Daniel Ah-Thion, IT policy manager at the Pharmaceutical Services Negotiating Committee, said that “while it is disappointing that pharmacy access to these records is not a priority contained in the recent White Paper, at a local level many ICS are keen to work with the sector to open up access as new records systems are put in place”.
“We are also working with NHSX and the Community Pharmacy IT Group to support the development of guidance for ICS and others on how to open up shared care records access to pharmacy teams,” he said.
Read more: What community pharmacy access to shared health and social care records could mean for patient care
What are shared care records?
At a Community Pharmacy IT Group meeting held in July 2021, John Farenden, senior programme lead at NHSX — the digital arm of the NHS — said the terms ‘shared care record’ and ‘local health and care record’ “may be used interchangeably”, with the terminology having changed over the course of the COVID-19 pandemic.

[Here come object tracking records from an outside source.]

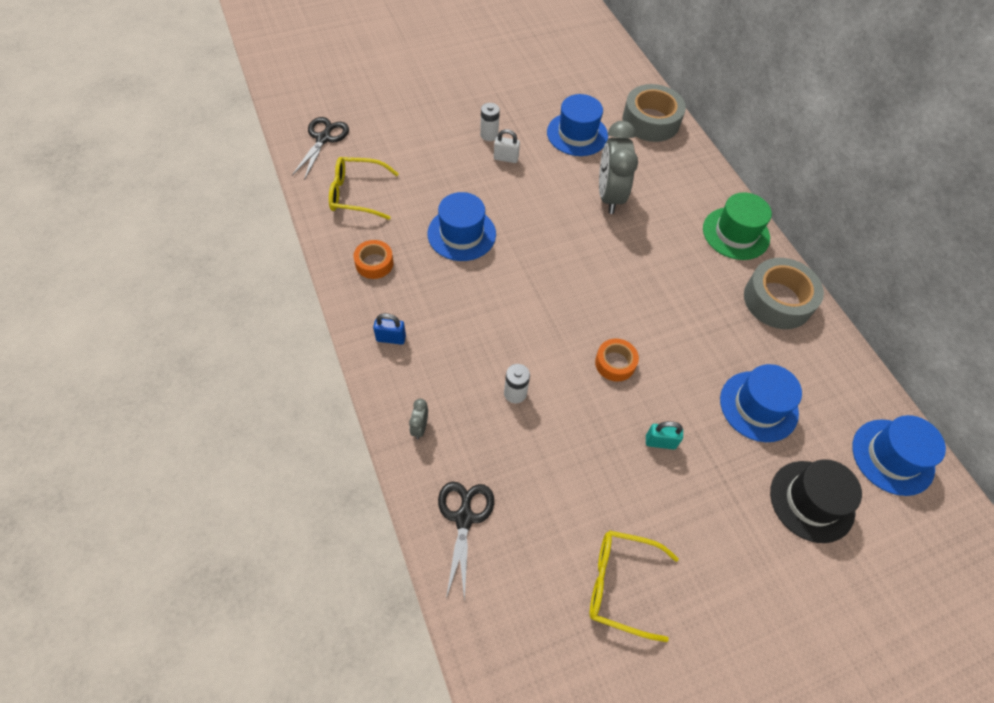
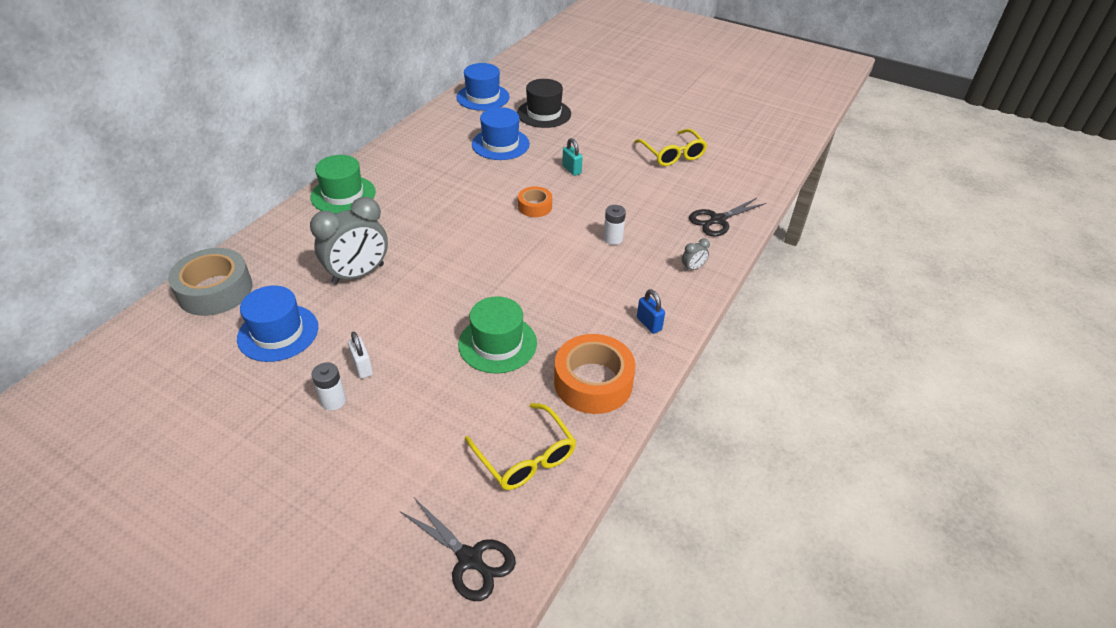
camera: 125 degrees left, 15 degrees down
(323, 139) = (469, 559): black scissors -> black scissors turned 120 degrees counterclockwise
(374, 263) = (593, 382): orange tape -> orange tape, size x1.80
(461, 234) = (497, 344): blue hat -> green hat
(777, 300) = (399, 159): grey tape -> none

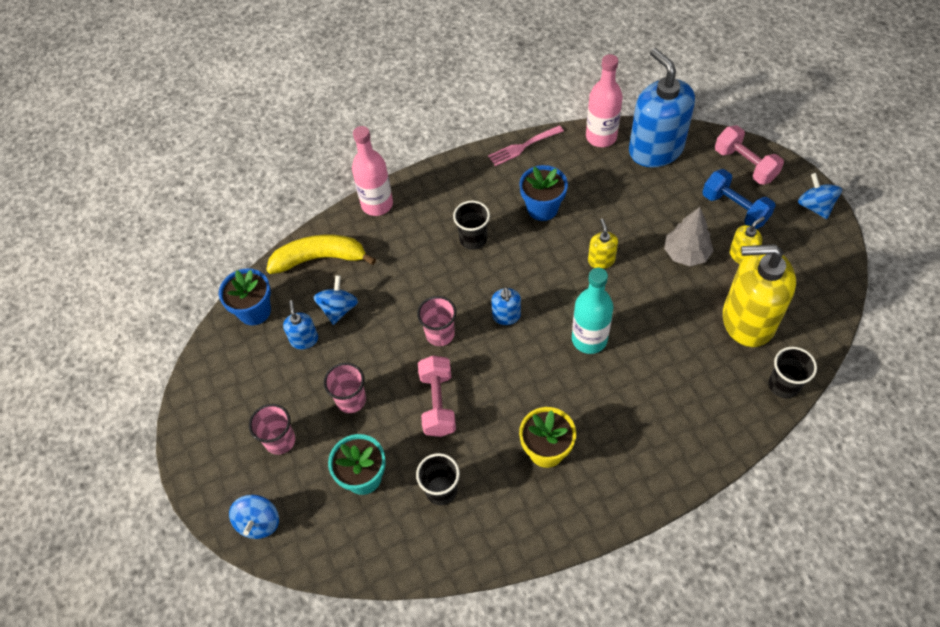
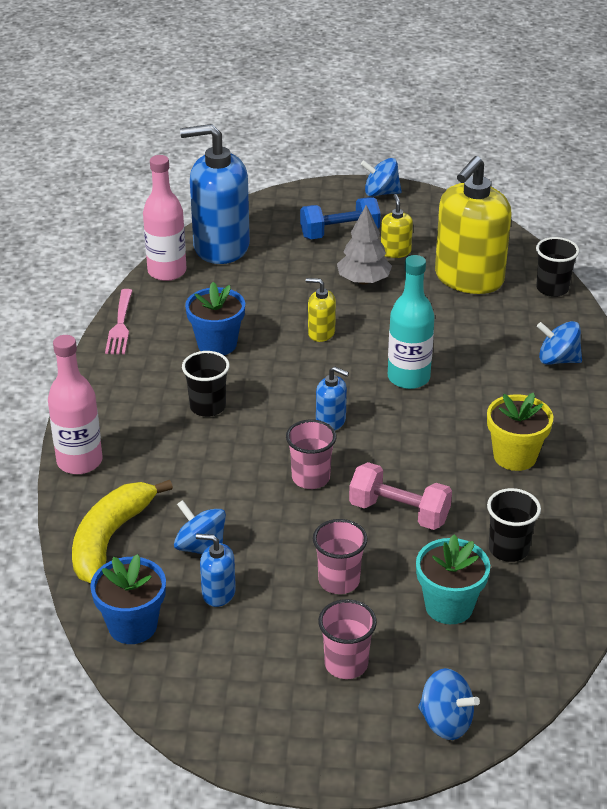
camera: 65 degrees left, 20 degrees down
(687, 430) = (557, 360): none -> blue spinning top
(745, 165) = (296, 207): pink dumbbell -> none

The local health and care records programme launched in 2018, with £7.5m in government funding allocated to five areas to set up record sharing systems, including Thames Valley, London, Wessex, Greater Manchester and Yorkshire and Humberside.
Community pharmacies in at least two of these areas currently have access to shared records.
For example, since 2020, pharmacy teams in Dorset and East London have been able to access information on why a medicine was prescribed, whether medicines have changed, and access blood pressure results through a care record shared with hospitals, GPs and local authorities.
The Pharmaceutical Services Negotiating Committee has said that shared care records could also include information on medicines, allergies, adverse reactions, reasons for medication, immunisations, significant diagnoses, significant procedures and end-of-life care information.